_Assignment_
Print all entries precisely as they are written.

_Given data_
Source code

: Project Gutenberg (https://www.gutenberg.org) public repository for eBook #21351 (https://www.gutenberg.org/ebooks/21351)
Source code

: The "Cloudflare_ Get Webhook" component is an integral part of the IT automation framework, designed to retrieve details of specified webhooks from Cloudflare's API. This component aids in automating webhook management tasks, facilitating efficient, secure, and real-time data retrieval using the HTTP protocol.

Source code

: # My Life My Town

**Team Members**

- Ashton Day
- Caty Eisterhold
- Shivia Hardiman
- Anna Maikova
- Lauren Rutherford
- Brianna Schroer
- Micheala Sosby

_Solution for this problem_
Source code

: Project Gutenberg (https://www.gutenberg.org) public repository for eBook #21351 (https://www.gutenberg.org/ebooks/21351)
Source code

: The "Cloudflare_ Get Webhook" component is an integral part of the IT automation framework, designed to retrieve details of specified webhooks from Cloudflare's API. This component aids in automating webhook management tasks, facilitating efficient, secure, and real-time data retrieval using the HTTP protocol.

Source code

: # My Life My Town

**Team Members**

- Ashton Day
- Caty Eisterhold
- Shivia Hardiman
- Anna Maikova
- Lauren Rutherford
- Brianna Schroer
- Micheala Sosby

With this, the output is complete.